Activity
Continue the news report on Grocon's collapse and Daniel Grollo's apology to creditors, picking up right after its last sentence.

Provided text
====

Grocon boss Daniel Grollo has apologised to unsecured creditors for the company’s deepening financial issues due to its long-standing legal battle involving the NSW government and James Packer’s Crown Resorts.
At first meeting of creditors, the company’s backers caught up in its $1 billion collapse heard they will likely get very little back if the 39 subsidiaries placed in administration by KordaMentha are liquidated.
The entities placed into administration, comprise just under a third of the 125 companies in the group, and include head company Grocon Pty Ltd, which acted as central treasurer for the other businesses.
Addressing roughly 30 creditors, Grollo again blamed its failed Central Barangaroo project for the cause of all its financial problems.
At Barangaroo, Grocon was in a joint venture with another developer, Aqualand, and shopping centre giant Scentre to build a shopping centre and apartment tower as part of its largest project to date that would link Crown’s hotel and casino development.
Grocon withdrew from the project in September last year, selling its stake to Aqualand for $73 million.
This came after Crown and its development partner settled a court battle with the NSW government over its right to build towers that impeded the view from Central Barangaroo to the harbour.
Grocon is in the process of suing state-backed delivery authority, Infrastructure NSW, over the same issue, accusing it of selling the same views twice.
“Today is a difficult day in the 73-year history of Grocon,” Grollo said.
“While we have wanted to move away from construction during the last few years, we have found ourselves closing it down in a most undignified way, causing pain to employees, creditors and creditors’ employees [and] for that I am very sorry.”

====

Data supplied
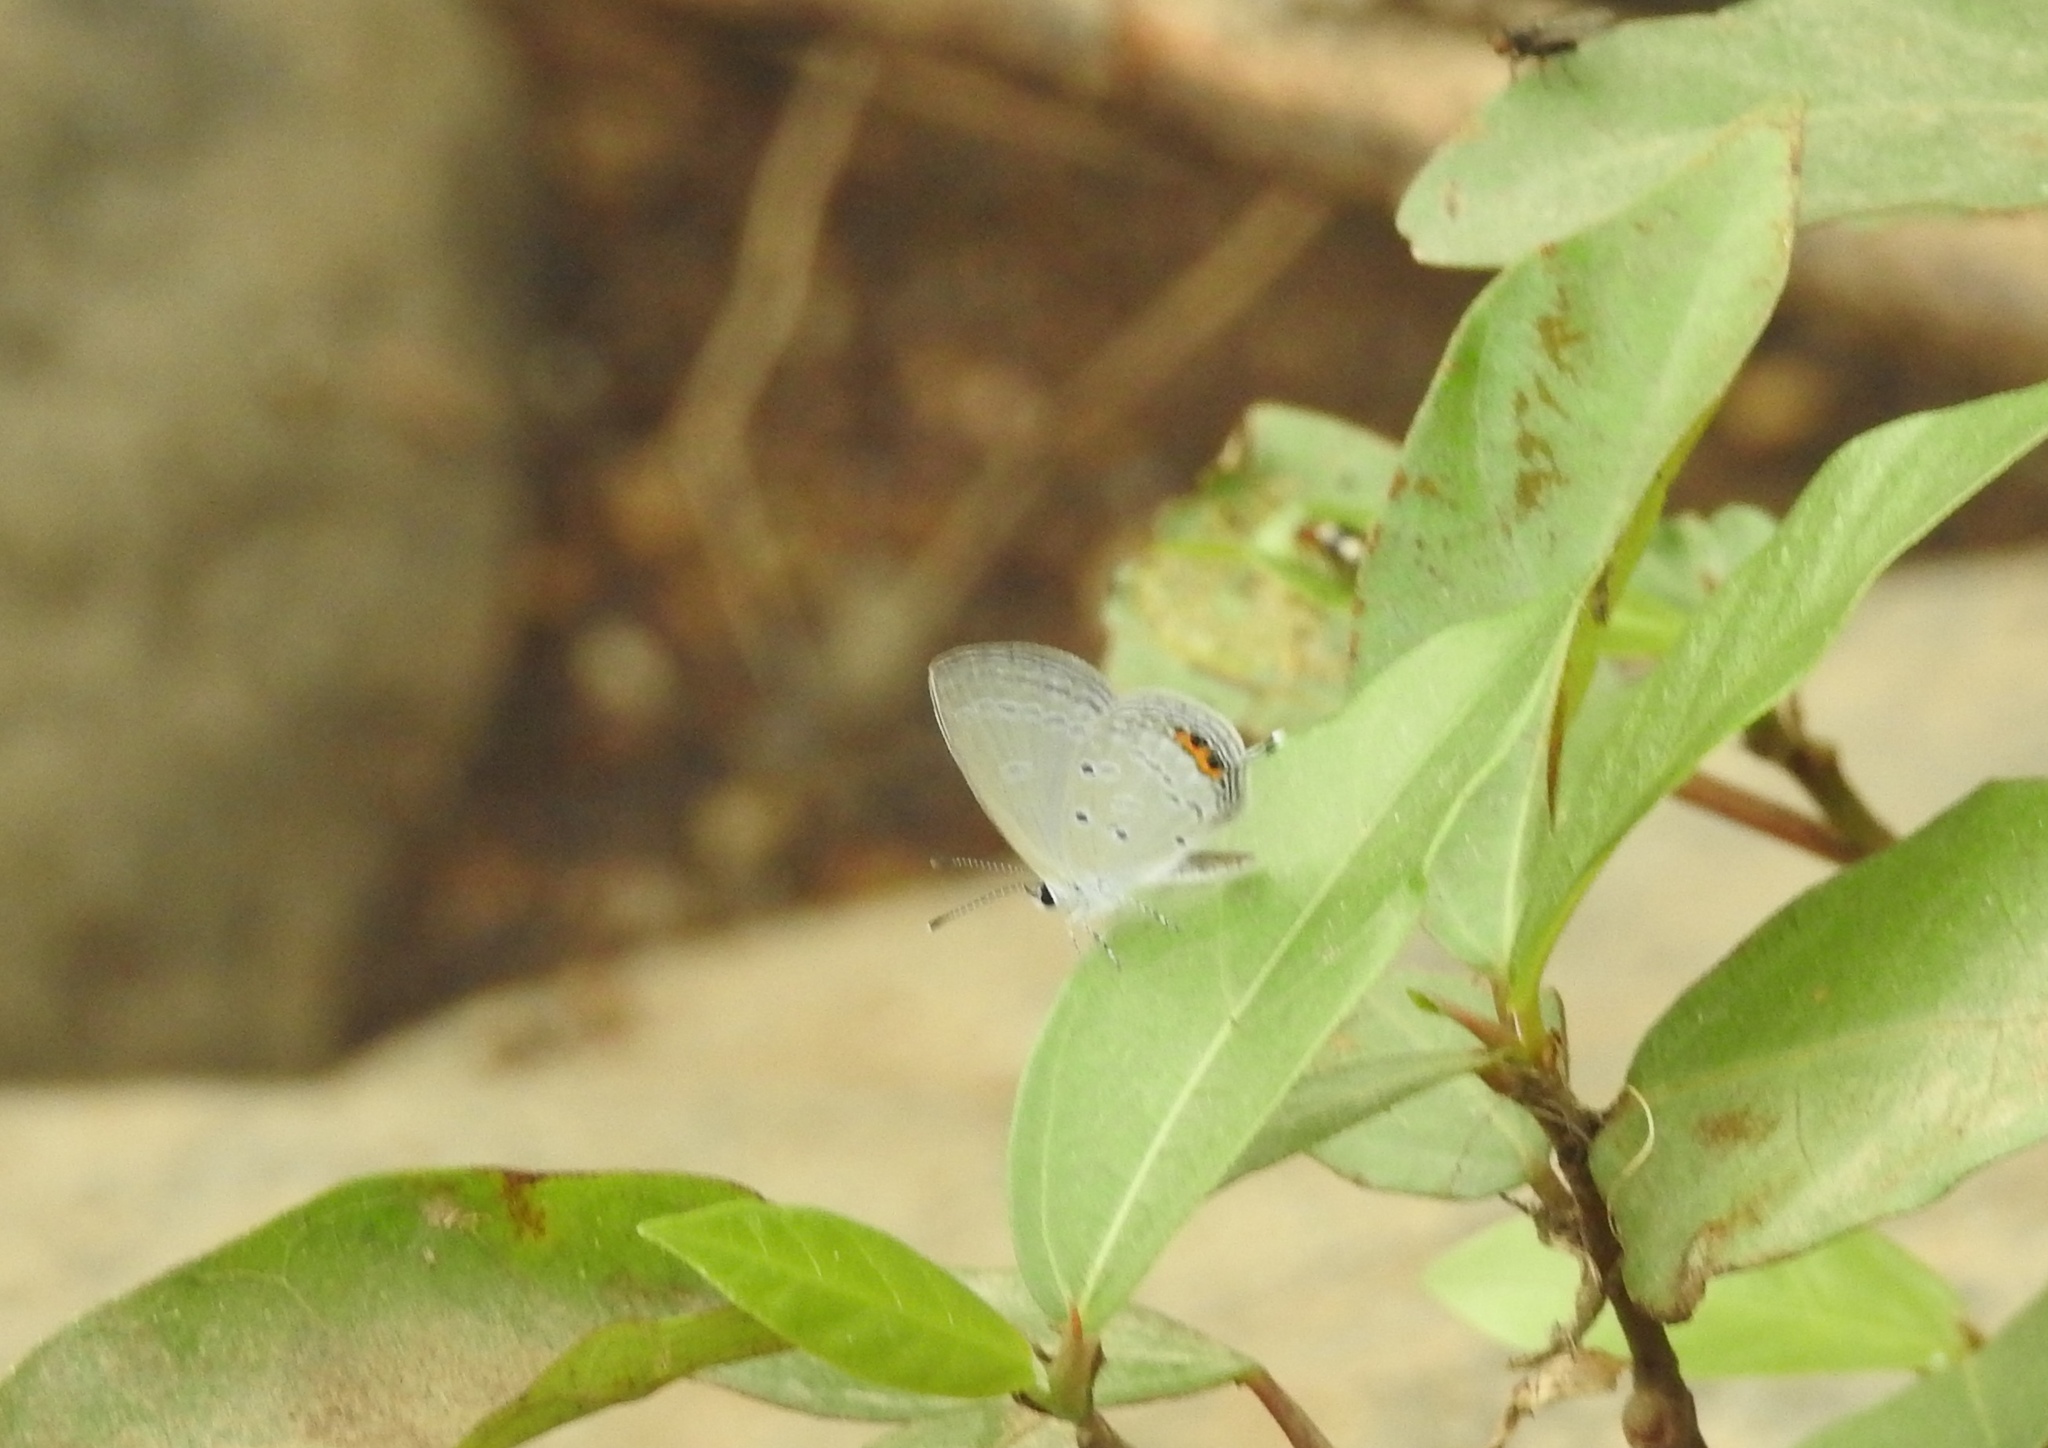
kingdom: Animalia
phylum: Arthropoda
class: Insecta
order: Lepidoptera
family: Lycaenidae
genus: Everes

====

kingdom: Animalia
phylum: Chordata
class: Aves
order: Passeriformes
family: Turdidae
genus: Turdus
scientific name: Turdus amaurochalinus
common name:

====

Written reply
Grollo told creditors the company had been undone by a secret agreement between Crown Resorts, Lendlease and Infrastructure NSW.
“The cause of this administration I firmly put at the feet of Infrastructure NSW.
“Seven years ago, Grocon bid for, and won, the developments rights to the Barrangaroo project in Sydney.
“Little did we know then that I would be standing before you today as a result of the subsequent unconscionable behaviour of iNSW.
“The Central Barangaroo project was taken away from us, we were obstructed deliberately from being able to realise the profit potential of that project,” Grollo said.
Grollo said the company will continue to pursue the proceeding, to the tune of $270 million, as a primary initiative of the organisation.
“My primary goal as I look forward to the next year is to win that court case and take the company forward in new directions.”
Grollo also flagged hopes of proposing a deed of company arrangements (DOCA) that would see creditors paid out from the proceeds of a court victory.
This could leave creditors with a choice between waiting for the outcome of the complicated legal case, to be heard next year—or potentially early 2022, or a liquidation, which could provide only a limited return.
While the first administrator’s report is due to be finalised next Wednesday ahead of a crucial second creditors’ meeting on December 23, preliminary investigations by Kordamentha found 35 companies in administration have claims totalling $723 million.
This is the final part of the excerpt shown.